Interesting that the stated power consumption for this bulb is
actually HIGHER that for a 40W equivalent CFL...

A lot of light being wasted in a filter to improve the color?


According to the above link, this LED bulb consumes 8.6 watts to
produce 429 lumens (49.9 lumens/watt).

That is not much less efficient than a 40W-equiv. CFL, which produces
450-500 lumens from 9 watts (50-55.5 lumens/watt).
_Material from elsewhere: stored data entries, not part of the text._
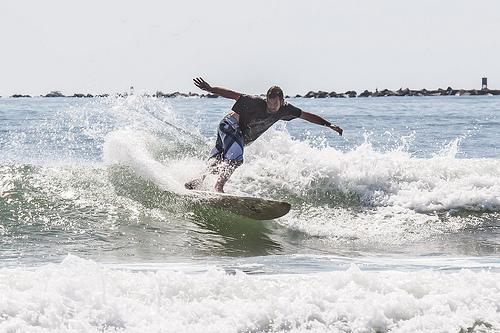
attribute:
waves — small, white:
[85, 98, 498, 211]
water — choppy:
[1, 97, 500, 333]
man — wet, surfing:
[184, 76, 342, 193]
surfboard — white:
[186, 189, 293, 220]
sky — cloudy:
[0, 0, 498, 96]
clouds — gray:
[1, 0, 498, 96]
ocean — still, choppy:
[0, 98, 499, 333]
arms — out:
[192, 76, 343, 136]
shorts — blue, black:
[207, 115, 245, 162]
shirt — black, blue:
[231, 93, 301, 146]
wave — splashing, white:
[103, 94, 375, 200]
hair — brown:
[266, 86, 285, 100]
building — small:
[481, 76, 488, 90]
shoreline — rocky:
[0, 88, 499, 98]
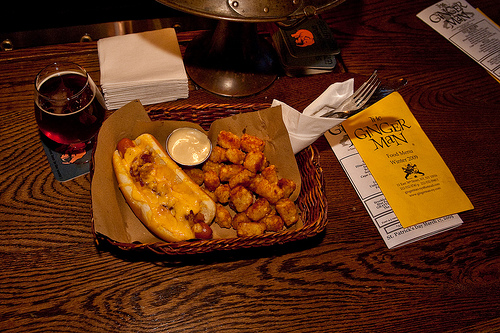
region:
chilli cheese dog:
[91, 125, 218, 244]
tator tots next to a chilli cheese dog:
[101, 126, 298, 236]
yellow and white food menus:
[328, 88, 476, 267]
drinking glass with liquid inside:
[16, 40, 114, 165]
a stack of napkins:
[90, 28, 187, 109]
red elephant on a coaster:
[266, 16, 342, 78]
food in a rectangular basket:
[76, 98, 333, 262]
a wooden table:
[5, 37, 482, 323]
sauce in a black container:
[158, 123, 213, 168]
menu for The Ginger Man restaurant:
[351, 104, 416, 149]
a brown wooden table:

As for why this LED achieves about 50 lumens/watt while there are now
LEDs achieving 100-120 lumens/watt: I doubt the reason is filters:

1: My guess is that this LED bulb is a warm white one rather than a
cool white one. Warm white LEDs produce less green spectral content
and more red spectral content than cool white ones do. Not only is
human vision less sensitive to red than to green, but also phosphors
have higher "Stoke's loss" in producing red than in producing green
light from the same LED chip.

2: The LEDs in this bulb may be high color rendering index ones. There
is a recent trend for "warm white" LEDs used in lighting to have
color rendering index of at least 80. Cool white LEDs of extremely
high efficiency have CRI only 70 to low 70's, with some having
extreme lumen/watt phosphors only achieving CRI in the 60's.
Higher CRI requires the phosphor's spectral band to be wider,
to include a fair share of wavelengths from slightly bluish green
to mid-red. This is as opposed to a narrower phosphor band
concentrating on wavelengths from slightly yellowish green to
slightly orangish red. The wider band has more spectral content
at deeper red wavelengths that human vision is less sensitive to,
resulting in less lumens per watt.

3: The LEDs in this bulb may be less efficient than the most efficient
ones available of a given color and color rendering index. The
most efficient available LEDs have higher cost.

4: The LEDs in the LED bulb require a "ballast" or "driver circuit",
for similar reasons to the ones why a CFL requires a ballast
(included in usual screw-base CFLs). The ballast has some loss.
When a 120V AC-powered "LED driver" has 91 or 92% efficiency, that
is getting to be something to boast about. Merely fullwave-
rectifying 120 volts AC to DC has a loss around 1.5%.